══ The data ══

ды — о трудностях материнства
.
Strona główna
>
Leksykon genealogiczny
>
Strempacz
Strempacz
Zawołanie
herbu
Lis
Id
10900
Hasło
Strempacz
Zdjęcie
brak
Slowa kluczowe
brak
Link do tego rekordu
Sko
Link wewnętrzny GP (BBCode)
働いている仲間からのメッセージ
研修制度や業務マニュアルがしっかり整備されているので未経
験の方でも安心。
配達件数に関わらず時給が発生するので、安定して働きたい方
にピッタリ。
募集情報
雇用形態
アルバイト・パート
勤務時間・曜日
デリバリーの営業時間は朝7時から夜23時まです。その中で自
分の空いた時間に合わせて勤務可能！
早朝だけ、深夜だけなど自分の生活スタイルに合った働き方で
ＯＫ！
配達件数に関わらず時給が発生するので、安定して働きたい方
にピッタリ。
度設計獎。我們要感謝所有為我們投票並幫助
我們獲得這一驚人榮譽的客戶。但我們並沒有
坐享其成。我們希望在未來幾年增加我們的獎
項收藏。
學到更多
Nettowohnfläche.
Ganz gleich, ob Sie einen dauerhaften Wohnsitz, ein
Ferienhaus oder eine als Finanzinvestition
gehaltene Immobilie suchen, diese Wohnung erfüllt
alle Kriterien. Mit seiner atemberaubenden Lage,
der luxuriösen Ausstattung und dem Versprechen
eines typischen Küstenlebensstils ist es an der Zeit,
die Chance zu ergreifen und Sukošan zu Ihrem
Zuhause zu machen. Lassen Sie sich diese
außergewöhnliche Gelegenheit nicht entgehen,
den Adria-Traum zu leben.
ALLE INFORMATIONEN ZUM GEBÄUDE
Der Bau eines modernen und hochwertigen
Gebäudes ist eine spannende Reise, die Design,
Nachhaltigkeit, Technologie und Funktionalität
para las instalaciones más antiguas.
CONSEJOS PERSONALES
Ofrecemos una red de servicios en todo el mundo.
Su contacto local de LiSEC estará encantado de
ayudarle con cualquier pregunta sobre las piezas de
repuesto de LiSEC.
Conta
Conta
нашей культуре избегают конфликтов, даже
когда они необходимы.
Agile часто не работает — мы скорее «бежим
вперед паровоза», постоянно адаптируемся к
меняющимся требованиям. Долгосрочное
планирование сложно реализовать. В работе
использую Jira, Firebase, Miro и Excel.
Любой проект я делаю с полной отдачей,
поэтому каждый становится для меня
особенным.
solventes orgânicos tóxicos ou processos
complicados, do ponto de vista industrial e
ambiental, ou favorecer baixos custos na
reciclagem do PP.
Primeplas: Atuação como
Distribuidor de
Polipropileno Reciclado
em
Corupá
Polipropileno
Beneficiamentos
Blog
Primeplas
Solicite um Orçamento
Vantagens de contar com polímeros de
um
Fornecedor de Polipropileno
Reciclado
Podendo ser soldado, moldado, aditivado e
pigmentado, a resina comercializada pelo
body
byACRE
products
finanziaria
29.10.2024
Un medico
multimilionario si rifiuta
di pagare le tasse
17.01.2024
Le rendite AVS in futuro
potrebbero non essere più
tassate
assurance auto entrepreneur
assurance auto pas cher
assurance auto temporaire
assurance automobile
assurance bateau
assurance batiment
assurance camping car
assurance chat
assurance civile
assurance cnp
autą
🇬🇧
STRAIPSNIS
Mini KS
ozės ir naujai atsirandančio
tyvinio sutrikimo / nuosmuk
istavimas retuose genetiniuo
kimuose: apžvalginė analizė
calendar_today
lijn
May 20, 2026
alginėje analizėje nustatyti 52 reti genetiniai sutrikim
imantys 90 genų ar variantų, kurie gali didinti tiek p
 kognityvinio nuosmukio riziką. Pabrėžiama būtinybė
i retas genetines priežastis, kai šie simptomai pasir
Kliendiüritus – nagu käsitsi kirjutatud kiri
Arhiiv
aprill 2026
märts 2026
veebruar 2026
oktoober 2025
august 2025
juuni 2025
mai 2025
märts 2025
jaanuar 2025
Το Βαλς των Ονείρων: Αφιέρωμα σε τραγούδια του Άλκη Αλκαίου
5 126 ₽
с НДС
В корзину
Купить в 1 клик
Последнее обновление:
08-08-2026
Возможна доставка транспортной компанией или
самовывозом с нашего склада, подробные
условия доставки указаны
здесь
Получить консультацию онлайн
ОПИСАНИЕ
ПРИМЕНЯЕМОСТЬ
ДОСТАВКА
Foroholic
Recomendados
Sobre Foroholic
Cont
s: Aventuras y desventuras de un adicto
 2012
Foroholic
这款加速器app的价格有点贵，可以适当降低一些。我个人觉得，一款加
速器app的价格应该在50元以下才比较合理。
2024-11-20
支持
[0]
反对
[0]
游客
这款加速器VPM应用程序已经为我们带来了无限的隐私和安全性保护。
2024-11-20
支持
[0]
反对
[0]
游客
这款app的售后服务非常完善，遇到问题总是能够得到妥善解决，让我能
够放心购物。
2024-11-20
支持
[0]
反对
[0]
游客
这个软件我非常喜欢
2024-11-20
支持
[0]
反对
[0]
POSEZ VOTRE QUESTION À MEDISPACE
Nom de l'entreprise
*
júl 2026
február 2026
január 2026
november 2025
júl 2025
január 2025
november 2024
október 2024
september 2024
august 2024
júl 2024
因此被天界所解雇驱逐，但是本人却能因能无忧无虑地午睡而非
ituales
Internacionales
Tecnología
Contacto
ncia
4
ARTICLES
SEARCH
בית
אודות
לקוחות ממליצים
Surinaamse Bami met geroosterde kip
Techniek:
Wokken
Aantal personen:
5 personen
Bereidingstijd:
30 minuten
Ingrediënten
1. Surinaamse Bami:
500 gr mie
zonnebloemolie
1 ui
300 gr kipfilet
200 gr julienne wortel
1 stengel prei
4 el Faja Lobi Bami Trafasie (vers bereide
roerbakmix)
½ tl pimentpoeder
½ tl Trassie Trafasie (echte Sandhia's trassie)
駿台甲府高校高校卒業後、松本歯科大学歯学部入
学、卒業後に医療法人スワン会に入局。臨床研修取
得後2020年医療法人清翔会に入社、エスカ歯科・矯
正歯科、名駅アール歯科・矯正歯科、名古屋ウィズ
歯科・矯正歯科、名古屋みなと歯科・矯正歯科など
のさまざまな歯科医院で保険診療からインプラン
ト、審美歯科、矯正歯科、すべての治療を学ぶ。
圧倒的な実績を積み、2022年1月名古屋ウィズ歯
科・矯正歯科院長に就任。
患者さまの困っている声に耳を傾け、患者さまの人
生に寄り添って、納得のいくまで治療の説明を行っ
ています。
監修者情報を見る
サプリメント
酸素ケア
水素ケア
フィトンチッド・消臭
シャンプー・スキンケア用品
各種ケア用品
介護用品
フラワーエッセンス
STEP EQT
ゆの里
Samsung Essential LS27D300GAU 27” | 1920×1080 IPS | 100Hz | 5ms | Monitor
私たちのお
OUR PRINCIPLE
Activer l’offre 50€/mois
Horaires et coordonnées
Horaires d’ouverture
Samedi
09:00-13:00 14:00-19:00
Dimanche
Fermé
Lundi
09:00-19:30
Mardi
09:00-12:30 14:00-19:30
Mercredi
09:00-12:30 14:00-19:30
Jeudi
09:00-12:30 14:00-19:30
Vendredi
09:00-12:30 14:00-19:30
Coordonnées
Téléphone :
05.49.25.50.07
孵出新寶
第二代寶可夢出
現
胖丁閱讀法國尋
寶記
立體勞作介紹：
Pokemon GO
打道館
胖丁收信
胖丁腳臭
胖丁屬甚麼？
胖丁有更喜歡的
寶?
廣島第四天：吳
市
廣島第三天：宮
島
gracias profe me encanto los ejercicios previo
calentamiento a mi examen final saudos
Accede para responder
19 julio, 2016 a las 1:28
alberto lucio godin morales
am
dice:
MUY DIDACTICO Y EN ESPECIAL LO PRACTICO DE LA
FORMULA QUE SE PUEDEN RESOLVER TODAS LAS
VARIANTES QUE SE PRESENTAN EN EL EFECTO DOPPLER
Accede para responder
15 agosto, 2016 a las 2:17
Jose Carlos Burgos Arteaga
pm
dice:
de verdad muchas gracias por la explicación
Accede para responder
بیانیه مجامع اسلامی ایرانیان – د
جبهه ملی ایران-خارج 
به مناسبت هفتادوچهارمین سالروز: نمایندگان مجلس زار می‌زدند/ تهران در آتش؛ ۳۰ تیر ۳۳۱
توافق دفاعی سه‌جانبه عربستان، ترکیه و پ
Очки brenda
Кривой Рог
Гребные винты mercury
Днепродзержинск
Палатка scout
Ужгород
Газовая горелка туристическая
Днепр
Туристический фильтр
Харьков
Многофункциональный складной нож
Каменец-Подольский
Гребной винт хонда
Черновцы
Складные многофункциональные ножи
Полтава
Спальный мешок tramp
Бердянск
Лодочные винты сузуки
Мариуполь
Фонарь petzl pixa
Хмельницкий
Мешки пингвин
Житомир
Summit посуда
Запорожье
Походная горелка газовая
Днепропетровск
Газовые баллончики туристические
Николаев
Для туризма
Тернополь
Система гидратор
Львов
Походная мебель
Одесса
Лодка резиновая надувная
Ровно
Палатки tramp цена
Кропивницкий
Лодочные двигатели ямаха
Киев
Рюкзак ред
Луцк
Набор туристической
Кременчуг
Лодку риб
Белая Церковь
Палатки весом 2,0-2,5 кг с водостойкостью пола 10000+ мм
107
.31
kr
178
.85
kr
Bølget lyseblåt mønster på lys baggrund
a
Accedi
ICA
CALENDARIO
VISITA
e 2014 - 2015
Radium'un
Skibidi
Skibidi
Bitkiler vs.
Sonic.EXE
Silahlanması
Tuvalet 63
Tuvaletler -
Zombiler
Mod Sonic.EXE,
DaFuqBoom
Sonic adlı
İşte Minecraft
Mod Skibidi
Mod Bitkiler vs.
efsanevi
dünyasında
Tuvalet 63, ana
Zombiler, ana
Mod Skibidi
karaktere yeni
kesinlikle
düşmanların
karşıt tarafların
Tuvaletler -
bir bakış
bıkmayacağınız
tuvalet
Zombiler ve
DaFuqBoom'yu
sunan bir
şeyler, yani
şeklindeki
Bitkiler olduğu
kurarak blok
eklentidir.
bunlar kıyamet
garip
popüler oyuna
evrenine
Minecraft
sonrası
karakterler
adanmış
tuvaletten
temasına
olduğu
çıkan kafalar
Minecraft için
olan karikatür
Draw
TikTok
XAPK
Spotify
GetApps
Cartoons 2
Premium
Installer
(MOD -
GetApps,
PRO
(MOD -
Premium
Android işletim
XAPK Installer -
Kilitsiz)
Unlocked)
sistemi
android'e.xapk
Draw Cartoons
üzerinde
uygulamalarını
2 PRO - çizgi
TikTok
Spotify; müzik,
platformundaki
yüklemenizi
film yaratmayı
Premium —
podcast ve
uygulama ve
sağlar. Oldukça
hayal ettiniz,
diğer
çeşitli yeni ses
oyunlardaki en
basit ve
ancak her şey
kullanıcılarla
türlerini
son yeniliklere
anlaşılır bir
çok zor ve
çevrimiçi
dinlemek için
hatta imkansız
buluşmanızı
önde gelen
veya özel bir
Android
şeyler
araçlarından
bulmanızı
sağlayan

═══

_Task:_
Only lines of the data holding the word "LiSEC" go in the answer. Please copy each of them.

_Output:_
Su contacto local de LiSEC estará encantado de
repuesto de LiSEC.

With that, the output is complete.